Ce jeudi, plusieurs centaines de salariés de l’usine Ford Aquitaine Industries (FAI) de Blanquefort ont procédé à des débrayages, en marge de réunions, en comité d’entreprise et en préfecture, sur la pérennité des plus de 900 emplois du site.

Pas d’annonce officielle pour rassurer les salariés

Dans une réunion extraordinaire du CE ont été évoquées les perspectives des boîtes de vitesses et transmission appelées à être fabriquées sur le site girondin, mais selon les syndicats « sans annonce officielle » espérée sur la fabrication de la boîte 6F15.

Les salariés de Ford-Blanquefort, qui avaient déjà organisé une journée « usine morte » le 23 janvier dernier, ont mobilisé ces dernières semaines des élus locaux. Ils souhaitent les amener à faire pression sur Ford Europe, que la CGT soupçonne de vouloir « éteindre à petit feu le site, par érosion progressive des effectifs ».

Ford a touché des aides publiques

Le site compte actuellement 930 salariés en CDI (et une trentaine d’intérimaires) contre 1.600 en 2008. Ford s’était engagé en 2013 au maintien de 1.000 emplois sur le site pendant cinq ans, engagement conditionnant le versement d’aides publiques.
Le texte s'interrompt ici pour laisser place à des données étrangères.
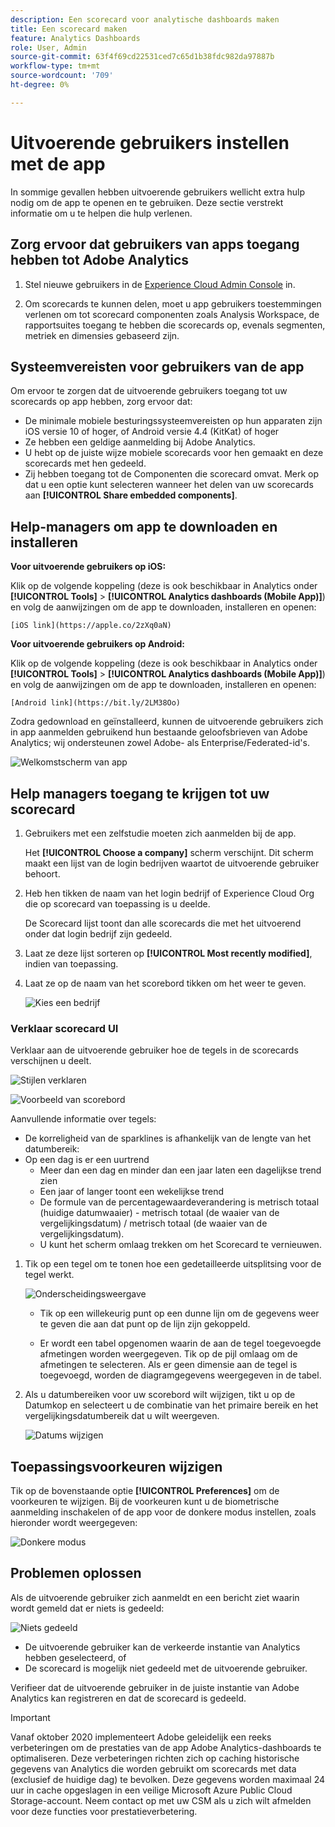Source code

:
 ```yaml
---
description: Een scorecard voor analytische dashboards maken
title: Een scorecard maken
feature: Analytics Dashboards
role: User, Admin
source-git-commit: 63f4f69cd22531ced7c65d1b38fdc982da97887b
workflow-type: tm+mt
source-wordcount: '709'
ht-degree: 0%

---
```



# Uitvoerende gebruikers instellen met de app

In sommige gevallen hebben uitvoerende gebruikers wellicht extra hulp nodig om de app te openen en te gebruiken. Deze sectie verstrekt informatie om u te helpen die hulp verlenen.

## Zorg ervoor dat gebruikers van apps toegang hebben tot Adobe Analytics

1. Stel nieuwe gebruikers in de [Experience Cloud Admin Console](/help/admin/admin-console/permissions/product-profile.md) in.

1. Om scorecards te kunnen delen, moet u app gebruikers toestemmingen verlenen om tot scorecard componenten zoals Analysis Workspace, de rapportsuites toegang te hebben die scorecards op, evenals segmenten, metriek en dimensies gebaseerd zijn.

## Systeemvereisten voor gebruikers van de app

Om ervoor te zorgen dat de uitvoerende gebruikers toegang tot uw scorecards op app hebben, zorg ervoor dat:

* De minimale mobiele besturingssysteemvereisten op hun apparaten zijn iOS versie 10 of hoger, of Android versie 4.4 (KitKat) of hoger
* Ze hebben een geldige aanmelding bij Adobe Analytics.
* U hebt op de juiste wijze mobiele scorecards voor hen gemaakt en deze scorecards met hen gedeeld.
* Zij hebben toegang tot de Componenten die scorecard omvat. Merk op dat u een optie kunt selecteren wanneer het delen van uw scorecards aan **[!UICONTROL Share embedded components]**.

## Help-managers om app te downloaden en installeren

**Voor uitvoerende gebruikers op iOS:**

Klik op de volgende koppeling (deze is ook beschikbaar in Analytics onder **[!UICONTROL Tools]** > **[!UICONTROL Analytics dashboards (Mobile App)]**) en volg de aanwijzingen om de app te downloaden, installeren en openen:

`[iOS link](https://apple.co/2zXq0aN)`

**Voor uitvoerende gebruikers op Android:**

Klik op de volgende koppeling (deze is ook beschikbaar in Analytics onder **[!UICONTROL Tools]** > **[!UICONTROL Analytics dashboards (Mobile App)]**) en volg de aanwijzingen om de app te downloaden, installeren en openen:

`[Android link](https://bit.ly/2LM38Oo)`

Zodra gedownload en geïnstalleerd, kunnen de uitvoerende gebruikers zich in app aanmelden gebruikend hun bestaande geloofsbrieven van Adobe Analytics; wij ondersteunen zowel Adobe- als Enterprise/Federated-id&#39;s.

![Welkomstscherm van app](assets/welcome.png)

## Help managers toegang te krijgen tot uw scorecard

1. Gebruikers met een zelfstudie moeten zich aanmelden bij de app.

   Het **[!UICONTROL Choose a company]** scherm verschijnt. Dit scherm maakt een lijst van de login bedrijven waartot de uitvoerende gebruiker behoort.

1. Heb hen tikken de naam van het login bedrijf of Experience Cloud Org die op scorecard van toepassing is u deelde.

   De Scorecard lijst toont dan alle scorecards die met het uitvoerend onder dat login bedrijf zijn gedeeld.

1. Laat ze deze lijst sorteren op **[!UICONTROL Most recently modified]**, indien van toepassing.

1. Laat ze op de naam van het scorebord tikken om het weer te geven.

   ![Kies een bedrijf](assets/accesscard.png)


### Verklaar scorecard UI

Verklaar aan de uitvoerende gebruiker hoe de tegels in de scorecards verschijnen u deelt.

![Stijlen verklaren](assets/newexplain.png)

![Voorbeeld van scorebord](assets/intro_scorecard.png)

Aanvullende informatie over tegels:

* De korreligheid van de sparklines is afhankelijk van de lengte van het datumbereik:
* Op een dag is er een uurtrend
   * Meer dan een dag en minder dan een jaar laten een dagelijkse trend zien
   * Een jaar of langer toont een wekelijkse trend
   * De formule van de percentagewaardeverandering is metrisch totaal (huidige datumwaaier) - metrisch totaal (de waaier van de vergelijkingsdatum) / metrisch totaal (de waaier van de vergelijkingsdatum).
   * U kunt het scherm omlaag trekken om het Scorecard te vernieuwen.


1. Tik op een tegel om te tonen hoe een gedetailleerde uitsplitsing voor de tegel werkt.

   ![Onderscheidingsweergave](assets/sparkline.png)

   * Tik op een willekeurig punt op een dunne lijn om de gegevens weer te geven die aan dat punt op de lijn zijn gekoppeld.

   * Er wordt een tabel opgenomen waarin de aan de tegel toegevoegde afmetingen worden weergegeven. Tik op de pijl omlaag om de afmetingen te selecteren. Als er geen dimensie aan de tegel is toegevoegd, worden de diagramgegevens weergegeven in de tabel.

1. Als u datumbereiken voor uw scorebord wilt wijzigen, tikt u op de Datumkop en selecteert u de combinatie van het primaire bereik en het vergelijkingsdatumbereik dat u wilt weergeven.

   ![Datums wijzigen](assets/changedate.png)

## Toepassingsvoorkeuren wijzigen

Tik op de bovenstaande optie **[!UICONTROL Preferences]** om de voorkeuren te wijzigen. Bij de voorkeuren kunt u de biometrische aanmelding inschakelen of de app voor de donkere modus instellen, zoals hieronder wordt weergegeven:

![Donkere modus](assets/darkmode.png)

## Problemen oplossen

Als de uitvoerende gebruiker zich aanmeldt en een bericht ziet waarin wordt gemeld dat er niets is gedeeld:

![Niets gedeeld](assets/nothing.png)

* De uitvoerende gebruiker kan de verkeerde instantie van Analytics hebben geselecteerd, of
* De scorecard is mogelijk niet gedeeld met de uitvoerende gebruiker.

Verifieer dat de uitvoerende gebruiker in de juiste instantie van Adobe Analytics kan registreren en dat de scorecard is gedeeld.

>[!IMPORTANT]
>
>Vanaf oktober 2020 implementeert Adobe geleidelijk een reeks verbeteringen om de prestaties van de app Adobe Analytics-dashboards te optimaliseren. Deze verbeteringen richten zich op caching historische gegevens van Analytics die worden gebruikt om scorecards met data (exclusief de huidige dag) te bevolken. Deze gegevens worden maximaal 24 uur in cache opgeslagen in een veilige Microsoft Azure Public Cloud Storage-account. Neem contact op met uw CSM als u zich wilt afmelden voor deze functies voor prestatieverbetering.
Les syndicats s’inquiètent du faible niveau de production actuelle et prévue, et de la pérennité de l’emploi à terme, notamment à échéance 2019, lorsque la boîte de transmission 6F35, produite actuellement à Blanquefort, « cessera d’être en catalogue ».

Jeudi après-midi, une réunion avec des dirigeants de Ford Europe s’est tenue à Bordeaux en préfecture autour du préfet de Gironde Pierre Dartout, en présence de plusieurs élus locaux, dont le maire de Bordeaux Alain Juppé (LR), le président du Conseil régional Alain Rousset (PS) et la députée PS Pascale Got. Dans une récente question à l’Assemblée nationale, cette dernière a alerté le gouvernement sur l’avenir de FAI. Alain Juppé, président de Bordeaux métropole, avait pour sa part écrit à la direction de Ford Europe.

Une délégation de l’intersyndicale doit être reçue le 14 février à Paris par à Bercy par un conseiller du secrétaire d’Etat à l’Industrie Christophe Sirugue, qui doit rencontrer le 22 février des dirigeants de Ford Europe, avant un comité de suivi le 9 mars en préfecture de Gironde.